I wanted to share some of my observations/thoughts on python api downloads for ML. If others have any they want to share I would love to see them! I plan on adding to this if I find anything else of interest.
Observations/Tips in no particular order
- The API downloads factor ranks based on the Sunday night (thanks Walter for the correction) before, you cannot get midweek data even if the asofDate you use is from the middle of the week
- Many ML methods should be able to use “non-linear” factors like a “hump” shaped performance plot without wrangling the factor to make it “linear”. However, be aware this requires careful consideration of NA handling. I think Negative NAs are usually the way to go for non-linear factors with a “hump” shape, but that is just my conjecture. I read a factor investing ML handbook that suggested backfill treatment of NAs, but we do not have that option at the moment. https://www.mlfactor.com/ (thanks InmanRoshi for posting it in Feb 2021)
- Its unclear to me what requires a PIT license, but the api gives a pretty clear error if you request a factor that requires it. Things like price data do not require it, but fundamentals do.
- Use the screener to check out factor values to see how it translates to a rank. It took me months to see that screener will give you the actual factor values… You run the screen and then select the screen values in the outputs.
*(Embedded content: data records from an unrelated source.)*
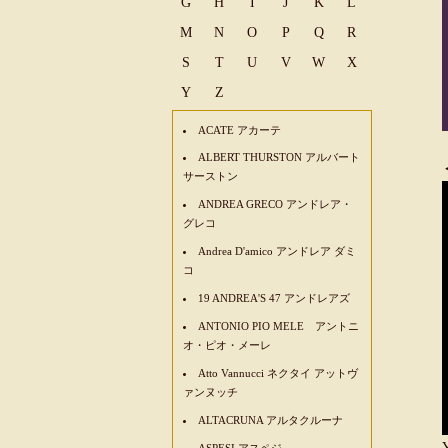
G
H
I
J
K
L
M
N
O
P
Q
R
S
T
U
V
W
X
Y
Z
ACATE アカーテ
ALBERT THURSTON アルバート
サーストン
ANDREA GRECO アンドレア・
グレコ
Andrea D'amico アンドレア ダミ
コ
19 ANDREA'S 47 アンドレアズ
ANTONIO PIO MELE アントニ
オ・ピオ・メーレ
Atto Vannucci ネクタイ アットヴ
ァンヌッチ
ALTACRUNA アルタクルーナ
ASPESI アスペジ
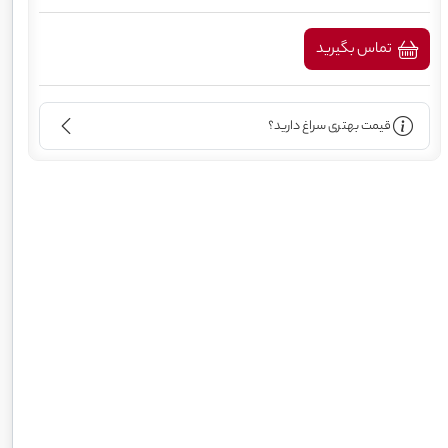
تماس بگیرید
قیمت بهتری سراغ دارید؟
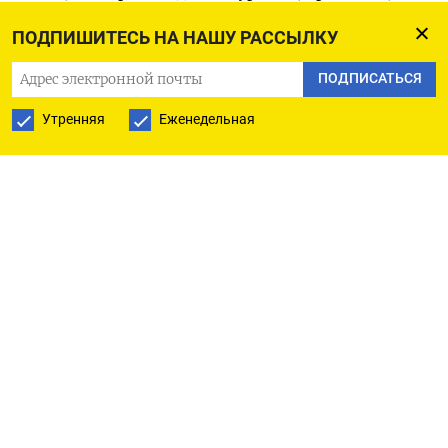
Белгородской, Воронежской областях. Поступает
ПОДПИШИТЕСЬ НА НАШУ РАССЫЛКУ
предложение собраться вместе и организовать
ПОДПИСАТЬСЯ
гражданский тыл для того, чтобы
подготовиться, пройти азы медицинской
Утренняя
Еженедельная
и тактической подготовки, научиться
пользоваться оружием», — сказал Клычков.
Он выразил надежду, что полученные навыки
ведения боя никому не пригодятся. «Но к этому
нужно быть точно готовыми», — подчеркнул
губернатор. По его словам, он в ближайшее
время проведет совещание с «силовым блоком»
и даст поручения по организации полигона.
После этого начнется подготовка теробороны.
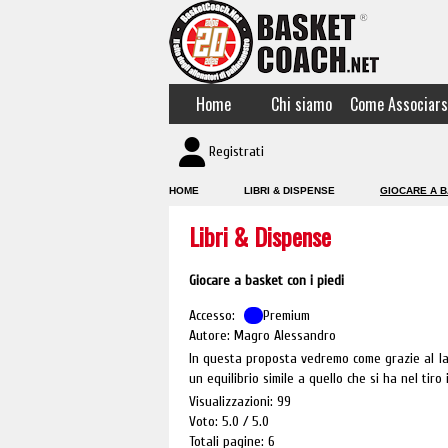
Home
Chi siamo
Come Associars
Registrati
HOME
LIBRI & DISPENSE
GIOCARE A B
Libri & Dispense
Giocare a basket con i piedi
Accesso:
Premium
Autore: Magro Alessandro
In questa proposta vedremo come grazie al lav
un equilibrio simile a quello che si ha nel tiro i
Visualizzazioni: 99
Voto: 5.0
5.0
Totali pagine: 6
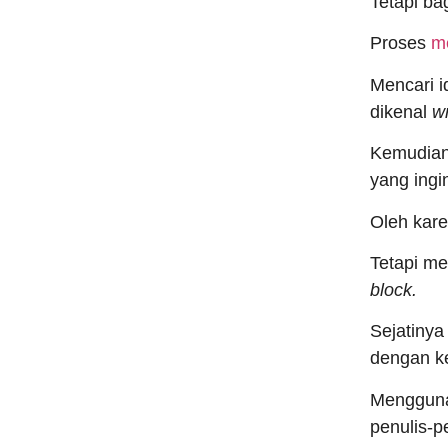
Tetapi ba
Proses
m
Mencari i
dikenal
wr
Kemudian
yang ing
Oleh kare
Tetapi me
block.
Sejatiny
dengan ke
Menggunak
penulis-p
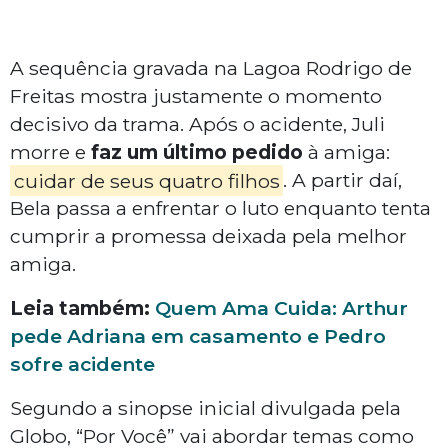
A sequência gravada na Lagoa Rodrigo de
Freitas mostra justamente o momento
decisivo da trama. Após o acidente, Juli
morre e
faz um último pedido
à amiga:
cuidar de seus quatro filhos
. A partir daí,
Bela passa a enfrentar o luto enquanto tenta
cumprir a promessa deixada pela melhor
amiga.
Leia também:
Quem Ama Cuida: Arthur
pede Adriana em casamento e Pedro
sofre acidente
Segundo a sinopse inicial divulgada pela
Globo, “Por Você” vai abordar temas como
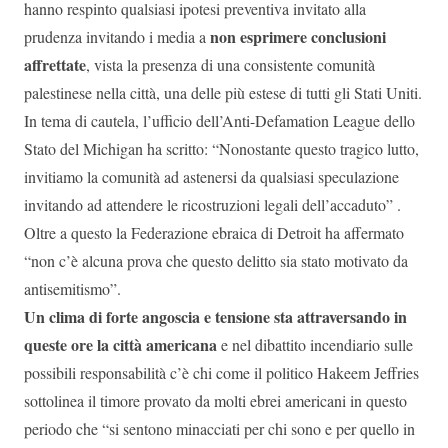
hanno respinto qualsiasi ipotesi preventiva invitato alla
non esprimere conclusioni
prudenza invitando i media a
affrettate
, vista la presenza di una consistente comunità
palestinese nella città, una delle più estese di tutti gli Stati Uniti.
In tema di cautela, l’ufficio dell’Anti-Defamation League dello
Stato del Michigan ha scritto: “Nonostante questo tragico lutto,
invitiamo la comunità ad astenersi da qualsiasi speculazione
invitando ad attendere le ricostruzioni legali dell’accaduto” .
Oltre a questo la Federazione ebraica di Detroit ha affermato
“non c’è alcuna prova che questo delitto sia stato motivato da
antisemitismo”.
Un clima di forte angoscia e tensione sta attraversando in
queste ore la città americana
e nel dibattito incendiario sulle
possibili responsabilità c’è chi come il politico Hakeem Jeffries
sottolinea il timore provato da molti ebrei americani in questo
periodo che “si sentono minacciati per chi sono e per quello in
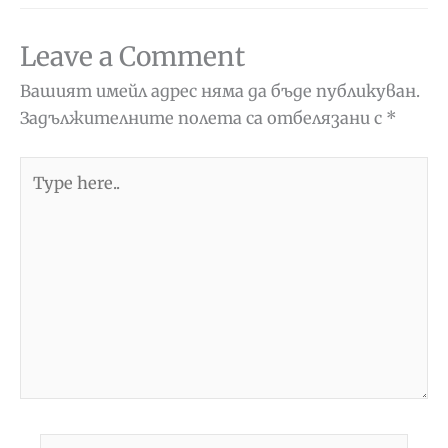
Leave a Comment
Вашият имейл адрес няма да бъде публикуван.
Задължителните полета са отбелязани с
*
Type
here..
Name*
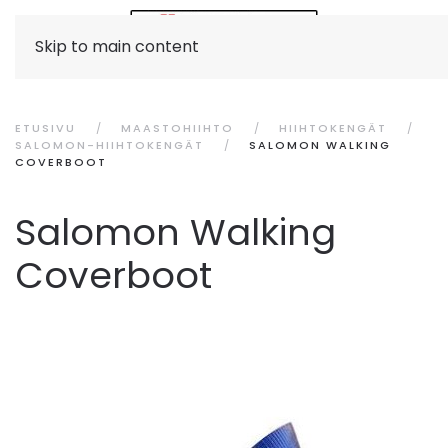
Skip to main content
ETUSIVU
MAASTOHIIHTO
HIIHTOKENGÄT
SALOMON-HIIHTOKENGÄT
SALOMON WALKING
COVERBOOT
Salomon Walking
Coverboot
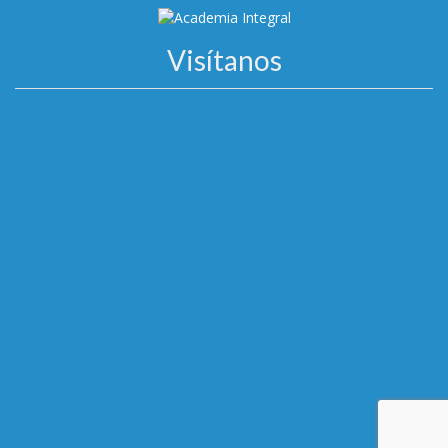
Visítanos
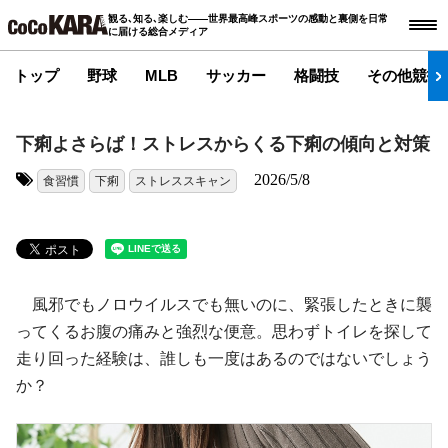
観る､知る､楽しむ――世界最高峰スポーツの感動と裏側を日常
に届ける総合メディア
トップ
野球
MLB
サッカー
格闘技
その他競技
下痢よさらば！ストレスからくる下痢の傾向と対策
2026/5/8
食習慣
下痢
ストレススキャン
タグ:
風邪でもノロウイルスでも無いのに、緊張したときに襲
ってくるお腹の痛みと強烈な便意。思わずトイレを探して
走り回った経験は、誰しも一度はあるのではないでしょう
か？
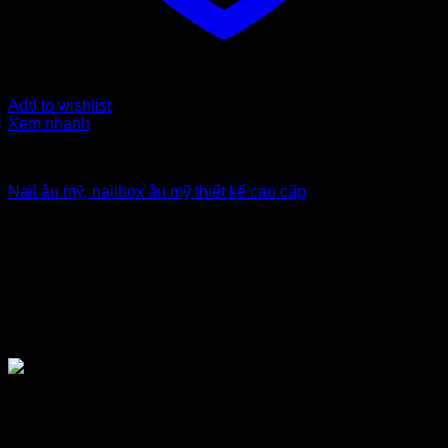
Add to wishlist
Xem nhanh
Nailbox xuất khẩu Uk
Nail âu mỹ, nailbox âu mỹ thiết kế cao cấp
5
$
TẠI SAO NÊN CHỌN MUA NAILBOX
GIÁ SỈ TẠI TỔNG KHO NAILBOX DT
NAIL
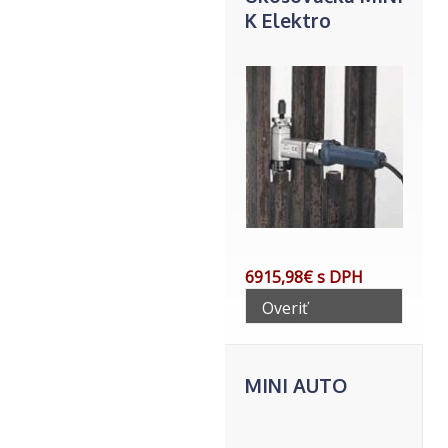
K Elektro
6915,98€ s DPH
Overiť
telefonicky
MINI AUTO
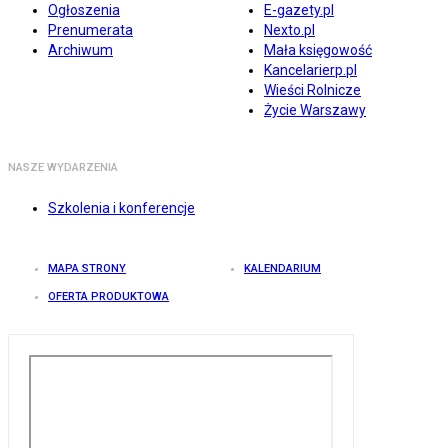
Ogłoszenia
E-gazety.pl
Prenumerata
Nexto.pl
Archiwum
Mała księgowość
Kancelarierp.pl
Wieści Rolnicze
Życie Warszawy
NASZE WYDARZENIA
Szkolenia i konferencje
MAPA STRONY
KALENDARIUM
OFERTA PRODUKTOWA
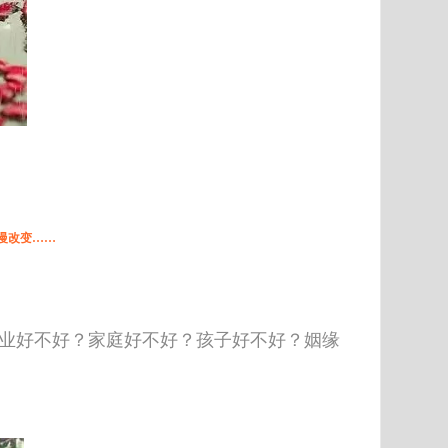
慢改变……
事业好不好？家庭好不好？孩子好不好？姻缘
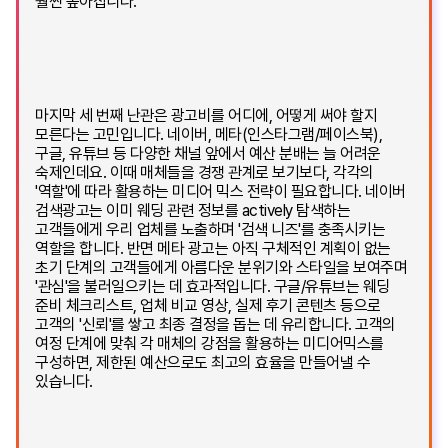
훨씬 높아집니다.
마지막 세 번째 난관은 광고비를 어디에, 어떻게 써야 할지
모른다는 고민입니다. 네이버, 메타(인스타그램/페이스북),
구글, 유튜브 등 다양한 채널 앞에서 예산 분배는 늘 어려운
숙제인데요. 이때 매체들을 경쟁 관계로 보기보다, 각각의
'역할'에 따라 활용하는 미디어 믹스 전략이 필요합니다. 네이버
검색광고는 이미 웨딩 관련 정보를 actively 탐색하는
고객들에게 우리 업체를 노출하며 '검색 니즈'를 충족시키는
역할을 합니다. 반면 메타 광고는 아직 구체적인 계획이 없는
초기 단계의 고객들에게 아름다운 분위기와 스타일을 보여주며
'관심'을 불러일으키는 데 효과적입니다. 구글/유튜브는 웨딩
준비 체크리스트, 업체 비교 영상, 실제 후기 콘텐츠 등으로
고객의 '신뢰'를 쌓고 최종 결정을 돕는 데 유리합니다. 고객의
여정 단계에 맞춰 각 매체의 강점을 활용하는 미디어믹스를
구성하면, 제한된 예산으로도 최고의 효율을 만들어낼 수
있습니다.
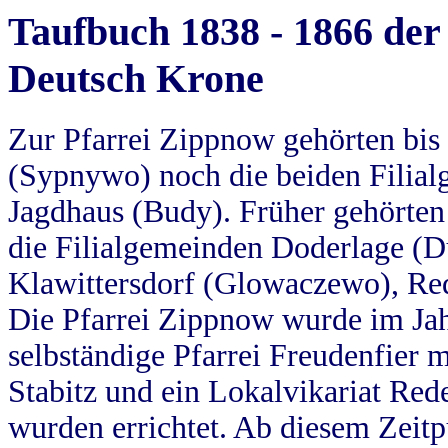
Taufbuch 1838 - 1866 der
Deutsch Krone
Zur Pfarrei Zippnow gehörten bi
(Sypnywo) noch die beiden Filial
Jagdhaus (Budy). Früher gehörten 
die Filialgemeinden Doderlage (D
Klawittersdorf (Glowaczewo), Red
Die Pfarrei Zippnow wurde im Jah
selbständige Pfarrei Freudenfier m
Stabitz und ein Lokalvikariat Red
wurden errichtet. Ab diesem Zeitp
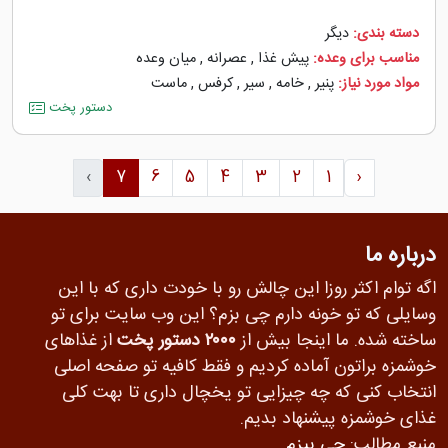
دسته بندی:
دیگر
مناسب برای وعده:
پیش غذا
,
عصرانه
,
میان وعده
مواد مورد نیاز:
پنیر
,
خامه
,
سیر
,
کرفس
,
ماست
دستور پخت
›
7
6
5
4
3
2
1
‹
درباره ما
اگه توام اکثر روزا این چالش رو با خودت داری که با این
وسایلی که تو خونه دارم چی بزم؟ این وب سایت برای تو
ساخته شده. ما اینجا بیش از
۲۰۰۰ دستور پخت
از غذاهای
خوشمزه براتون آماده کردیم و فقط کافیه تو صفحه اصلی
انتخاب کنی که چه چیزایی تو یخچال داری تا بهت کلی
غذای خوشمزه پیشنهاد بدیم.
منبع مطالب:
چی بپزم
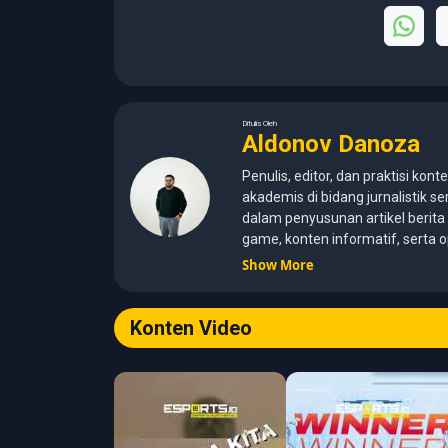
Ditulis Oleh
Aldonov Danoza
Penulis, editor, dan praktisi kont
akademis di bidang jurnalistik
dalam penyusunan artikel berita i
game, konten informatif, serta 
untuk audiens media digital. Lul
Show More
(2015–2020) dengan pemahama
jurnalistik, etika media, verifika
profesional. Berfokus pada pe
Konten Video
mengutamakan akurasi, relevans
Memastikan artikel dikembangka
analisis strategi gameplay, serta
menyajikan liputan esports yang
pembaca. Berbagai topik yang m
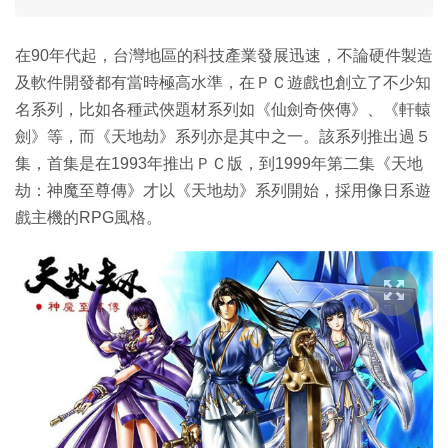
在90年代起，台灣地區的科技產業發展迅速，不論硬件製造
及軟件開發都有當時極高水準，在ＰＣ遊戲也創立了不少知
名系列，比如各種武俠題材系列如《仙劍奇俠傳》、《軒轅
劍》等，而《天地劫》系列亦是其中之一。該系列推出過５
集，首集是在1993年推出ＰＣ版，到1999年第二集《天地
劫：神魔至尊傳》才以《天地劫》系列開始，採用像日系遊
戲主機的RPG風格。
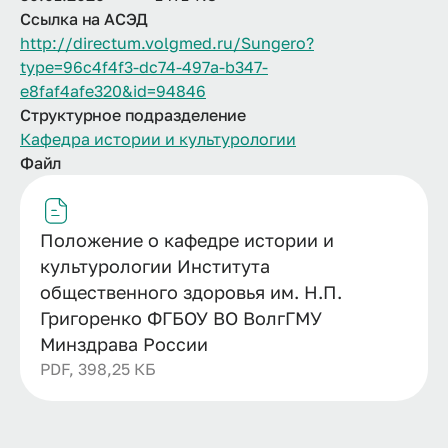
Ссылка на АСЭД
http://directum.volgmed.ru/Sungero?
type=96c4f4f3-dc74-497a-b347-
e8faf4afe320&id=94846
Структурное подразделение
Кафедра истории и культурологии
Файл
Положение о кафедре истории и
культурологии Института
общественного здоровья им. Н.П.
Григоренко ФГБОУ ВО ВолгГМУ
Минздрава России
PDF, 398,25 КБ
- Composite ranks do not appear to use more API credits, but the ranks do show up in the download, at least top level composites do. That being said, you should be able to make your own composite ranks after downloading.
- As noted in other threads (thanks Walter) the Future%Chg function is Friday close to Friday close! If you rebalance on a Monday it would be as if you bought your stock on the previous Friday. Use (Close(-6)/Close(-1)-1)*100 or something similar instead.
- If you combine multiple ranking systems into one for a download make sure you eliminate duplicate factors and that all factor names are unique. If not it will probably mess you up later and use more credits than needed.
- Start small before you go for the big download! I have revised my ranking system 3 times, my universe twice, and my downloaded data 7 times in the last two days to fix things like -inf, column naming problems, and missing or unneeded factors.
Info from a mid sized download:
- Input: 5 years weekly, 89 factors, ~2200 stock universe, ~600,000 rows and ~53 million data points!
- Credits used: ~2200
- Download time: ~4m
- Size on disk as pickled pandas dataframe: 451 MB!
- XGBoost model training with 5 folds took ~20 minutes. Results in-sample are too good (600% annual), and out of sample (a year later than training) are too bad (way less than the original ranking system).
Thanks,
Jonpaul